One of my most critical discoveries was seeing education from a business perspective. My experience in education has always been within the classroom as a TA and then a teacher. The first few years are all lesson plans, teaching and learning strategies, and making the classroom efficient. In recent years I have started to deal with district leadership more, on committees and such, and seen the massive effort that goes on behind the scenes of schools, to make sure everything runs smoothly. Trying to relate this “enterprise” language to education was challenging at first, but many of the same departments and relationships exists, so it became obvious the education is definitely a business and Enterprise Architecture is absolutely useful.

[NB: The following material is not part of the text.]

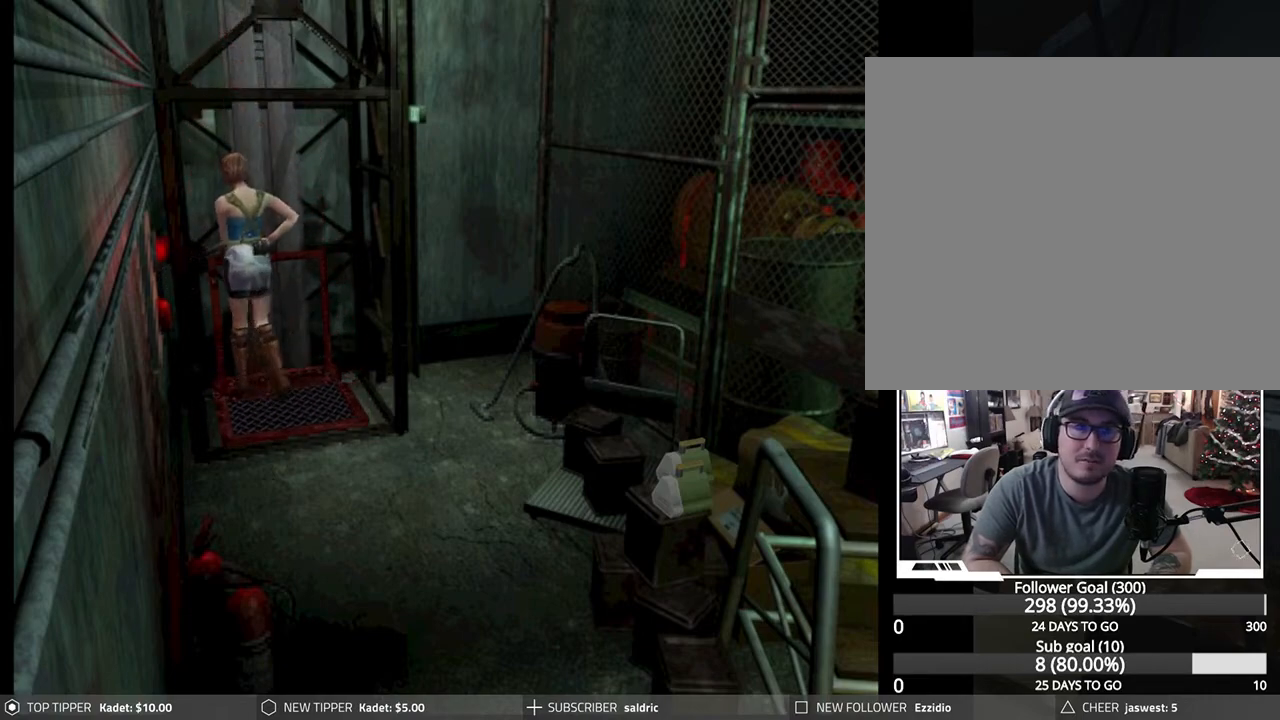
{"buttons": ["DPAD_UP"], "left_stick": "center", "events": [[17, "DPAD_LEFT", "down"], [50, "DPAD_DOWN", "up"], [100, "DPAD_LEFT", "up"], [450, "DPAD_UP", "down"]]}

3. EA provides structure and flexibility
The video above provides a great visual to how EA provides structure and organizes that “hairball” operation that districts and schools experience, into a cleaner, more structured operation. With the development of Big Data, schools can easily fall into a disorganized state. especially with transitions like moving to digital records, cloud storage, and/or approaching online learning. Enterprise Architecture forces a close study of the district or school, and most importantly documentation of the current state, and through that process a structure is built from which to operate under.
Although it is a “structure”, and Enterprise Architecture is not rigid. By including in the EA process a definition of the “Future State”, education organizations can continue to work towards goals and adjust for any changes in the expectations of education, such as this new Common Core approach. Frequent reviewing and updating of the EA is vital to its efficacy, and in that sense it also provides flexibility to education.

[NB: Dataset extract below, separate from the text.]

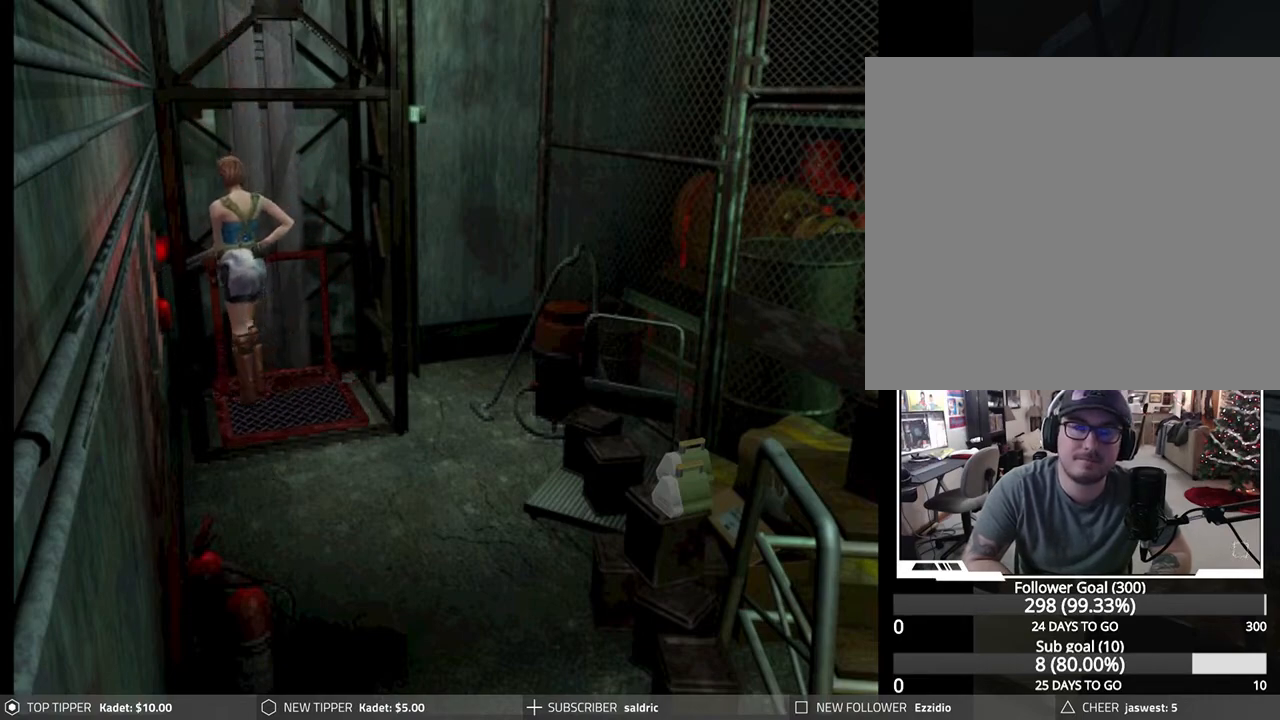
{"buttons": [], "left_stick": "center", "events": [[233, "DPAD_UP", "up"]]}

How will the learning you have gained serve you in your role as an educational technology leader?
From my Ed Tech leader lens, EA can help streamline processes and applications. THe relationships defined by EA help applications and devices work together with multiple departments and stakeholders. EA can help Ed Tech leaders provide the best services to their schools and districts.
From my teacher lens I see it as the ultimate collaborative process. With the adoption of Common Core, collaboration has been a huge push in education. Enterprise Architecture provides that collaboration at an organizational level, and allows leaders to set up systems and set procedures for operating together, rather than in isolation.